I've opted to omit a few variables that seemed extraneous or otherwise of little use, particularly beer and brewery IDs and serving sizes. IDs, it would seem, have little relationship at all, except by sheer coincidence. Serving sizes, though potentially useful, have little variance and probably little relationship with ABV as well. Obviously, we can't reliably train a model for ABV when an ABV value isn't available, so those cases are removed.

```{r pre_process}
# Create dummy variables for the regression
beer.dummy <- dummyVars(~ ., data = model.beer.data)
dummied.data <- 
  data.frame(predict(beer.dummy, newdata = model.beer.data))

# Identify and remove near zero variance predictors
nzv <- nearZeroVar(dummied.data)
beer.final <- dummied.data[,-nzv]

# Impute missing values for IBU
pp <- preProcess(beer.final, method = c("knnImpute"))
pp.beer.data <- predict(pp, newdata = beer.final)

# Split into training and test groups
set.seed(777)
idx <- createDataPartition(pp.beer.data$abv,
                           times = 1,
                           p = 0.85,
                           list = FALSE)
beer.train <- pp.beer.data[idx,]
beer.test <- pp.beer.data[-idx,]
beer.test.nolabel <- select(beer.test, -abv)
```

Preparing data for the model, we do a little bit of pre-processing before splitting the data into test and training sets. The _caret_ package has some powerful facilities for accomplishing this. I have opted to use K-nearest neighbors to impute missing IBU values. This would also impute missing ABV values had we left them in, but not many were missing, and I'd prefer to train only against provided data for the output.

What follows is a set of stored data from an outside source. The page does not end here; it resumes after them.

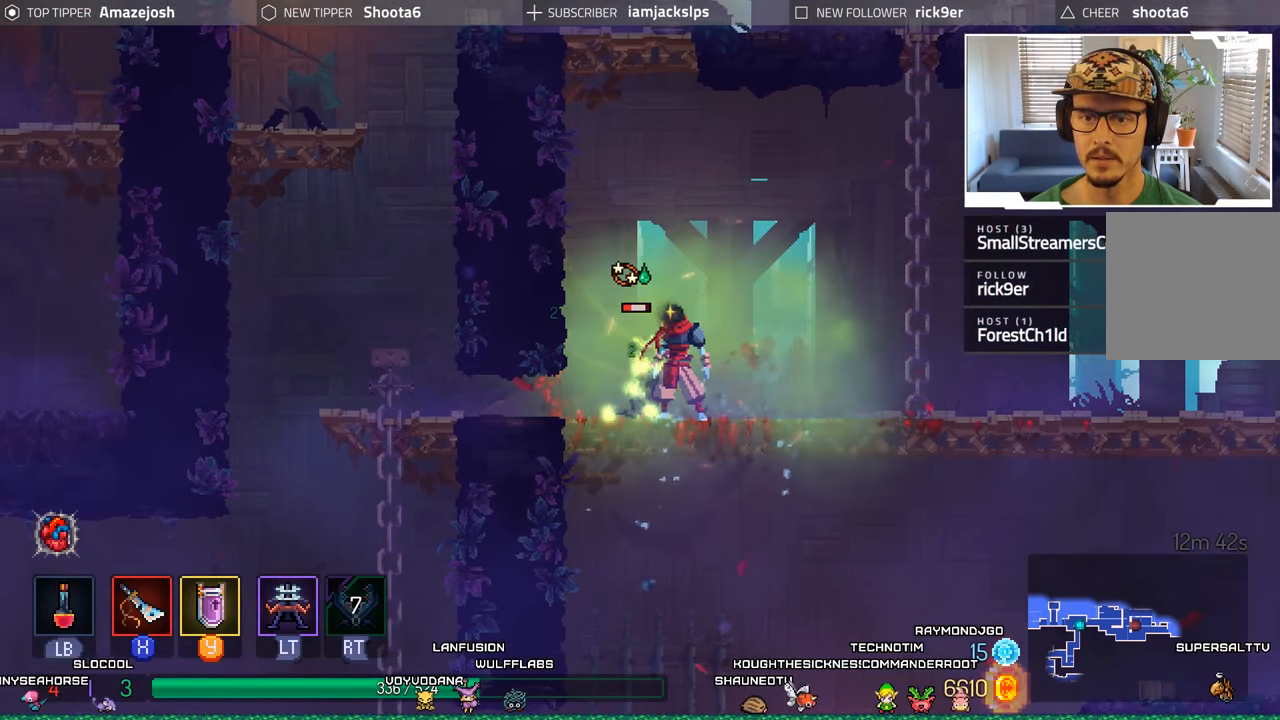
{"buttons": ["DPAD_RIGHT"], "left_stick": "center", "right_stick": "center", "events": [[350, "DPAD_RIGHT", "down"]]}
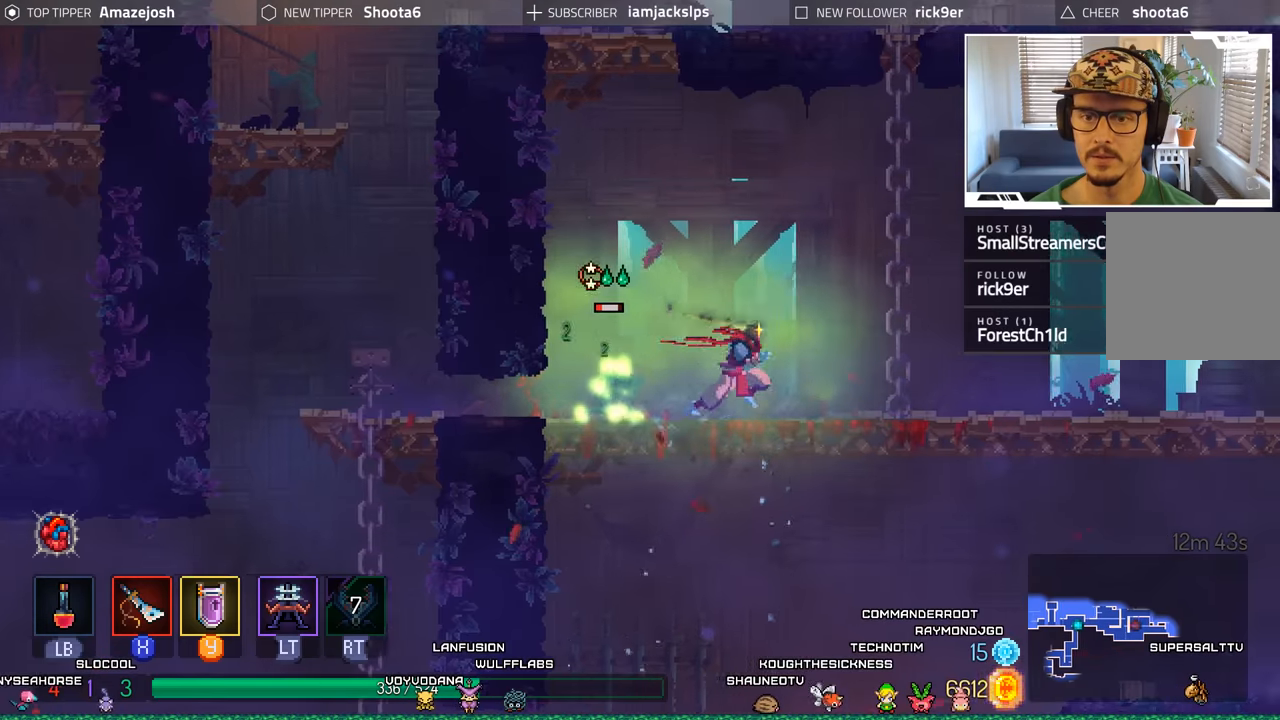
{"buttons": [], "left_stick": "center", "right_stick": "center", "events": [[483, "DPAD_RIGHT", "up"]]}
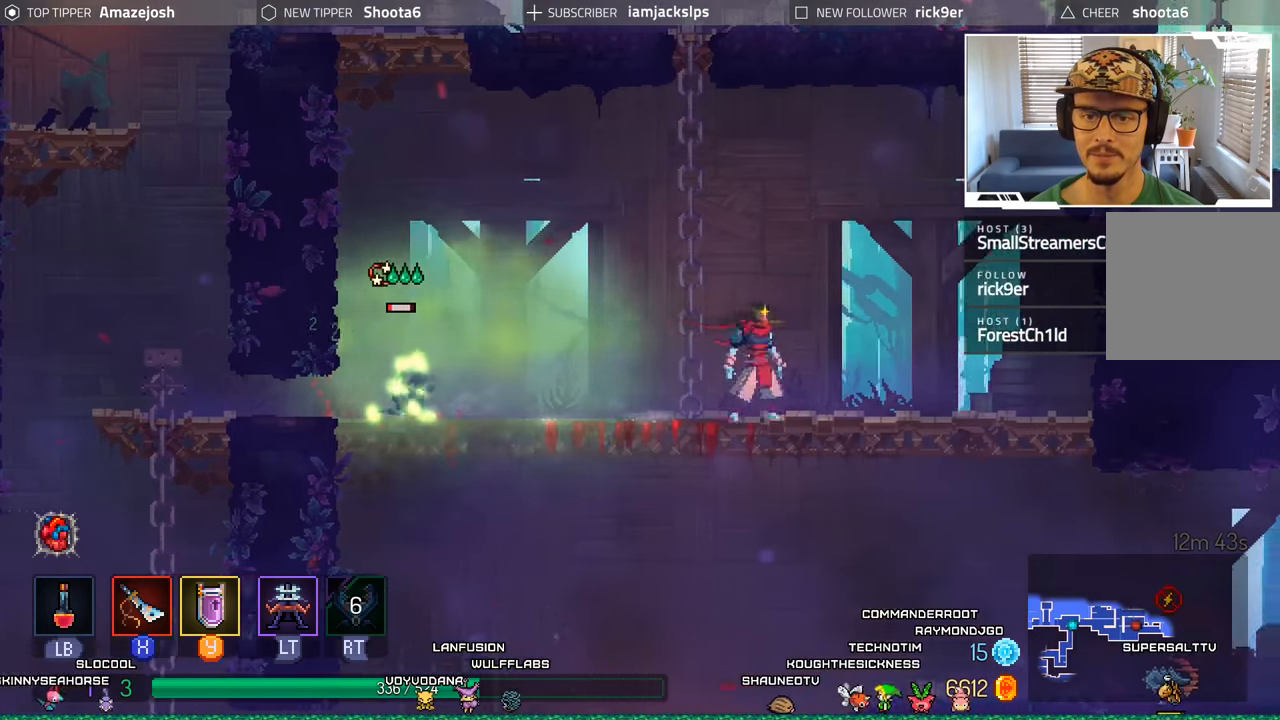
{"buttons": [], "left_stick": "center", "right_stick": "center", "events": [[33, "DPAD_LEFT", "down"], [83, "Y", "down"], [166, "DPAD_LEFT", "up"], [166, "Y", "up"], [266, "Y", "down"], [316, "Y", "up"], [433, "Y", "down"], [466, "Y", "up"]]}
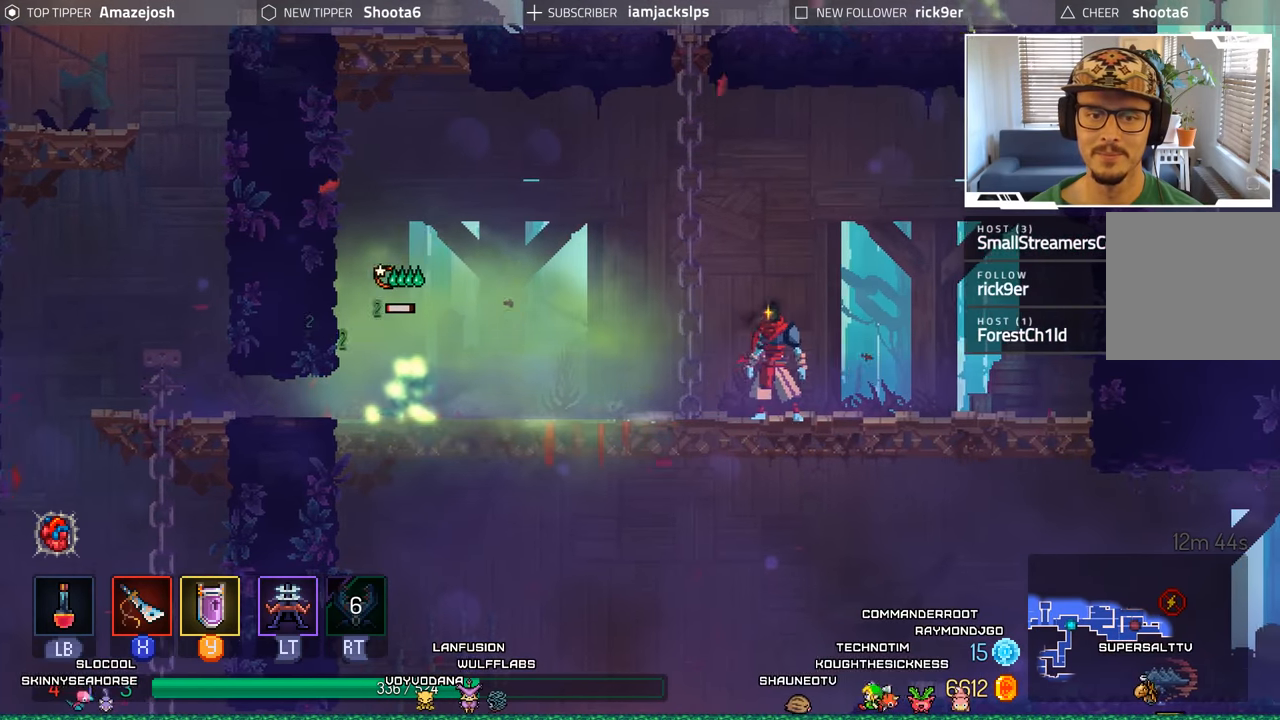
{"buttons": ["DPAD_LEFT"], "left_stick": "center", "right_stick": "center", "events": [[133, "Y", "down"], [183, "Y", "up"], [316, "DPAD_LEFT", "down"]]}
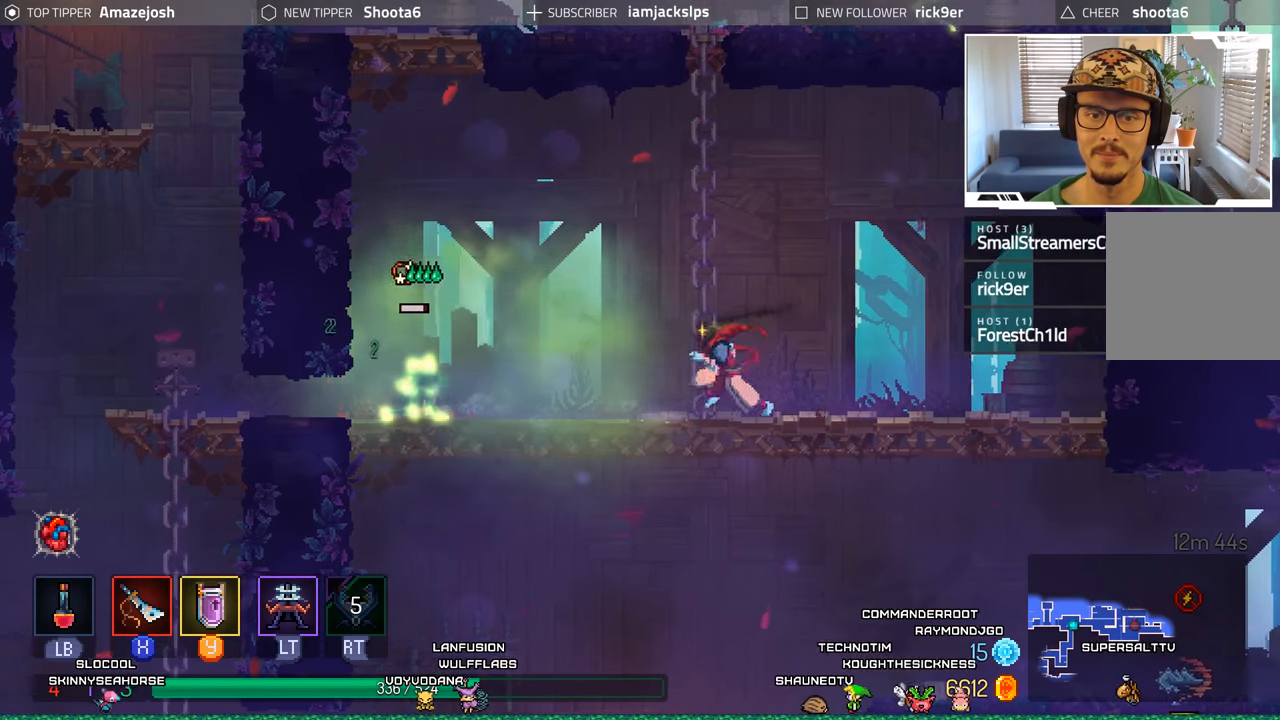
{"buttons": ["X"], "left_stick": "center", "right_stick": "center", "events": [[333, "X", "down"], [416, "X", "up"], [483, "DPAD_LEFT", "up"], [483, "X", "down"]]}
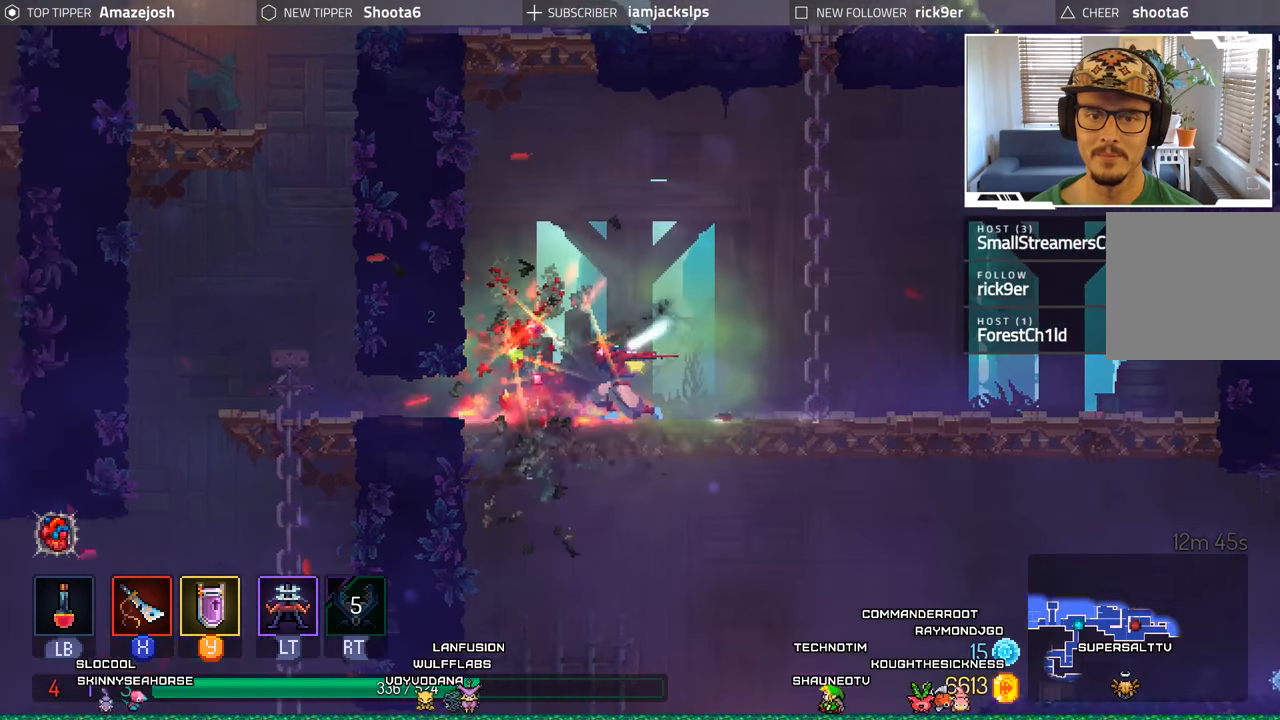
{"buttons": ["A", "DPAD_RIGHT"], "left_stick": "center", "right_stick": "center", "events": [[50, "X", "up"], [283, "DPAD_RIGHT", "down"], [383, "A", "down"]]}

Lastly, labels are removed from the test set that was held out, to help test the robustness of the model a bit later on.

```{r train, warning=FALSE, message=FALSE}
library(doParallel)

seeds <- vector(mode = "list", length = 11)

# CV models
for(k in 1:10)
  seeds[[k]] <- sample.int(1000, 1)

# Final model
seeds[[11]] <- sample.int(1000, 1)

# Control params
lm.control <- trainControl(method = "cv", seeds = seeds, number = 10)

cl <- makeCluster(detectCores())
registerDoParallel(cl)

# Train!
beer.lm <- train(abv ~ ., 
                 method = "lm", 
                 data = pp.beer.data, 
                 trControl = lm.control)
stopCluster(cl)
```

Now we set the seeds and control parameters. In an effort to get the best model, we'll do 10-fold cross-validation. To speed up the CV we'll parallelize the process.

### Training results

Checking against all the parameters we specified in the beer training data, let's see how we did:

```{r model1}
beer.lm$results
```

Not ideal, but could be worse I guess. A little over 58% of the variance is explained by this model. Let's look to the variable importance for this model given back by _caret_ to see what figured most into our model.

```{r variable_import1}
varImp(beer.lm)
```

Clearly, IBU has considerable predictive value for assessing the alcohol level of a beer. Style is also a prominent predictor, unsurprisingly. In another, not-at-all twist, some of America's biggest craft beer-producing states carried some pretty heavy predictive weight.

### Test Results

The moment of truth has come. Let's test out the results against the test set held out, just to see what kind of results we really get. If we at least get something approaching the R-squared value, that would be in keeping with the cross-validation check.

```{r test}
predictions <- predict(beer.lm, newdata = beer.test.nolabel)
postResample(predictions, beer.test$abv)
```

We predict the results and then use _caret_'s RMSE and R^2^ functions to evaluate the test results. The RMSE comes out lower than in the cross-validation results and we get an improved R^2^ result, where nearly 62% of the variance is covered.

Surely there are considerable improvements that could be made to this model. For a quick stab at it though, I'm not terribly displeased, especially seeing that testing on unseen data actually yielded a better result than what the CV results predicted.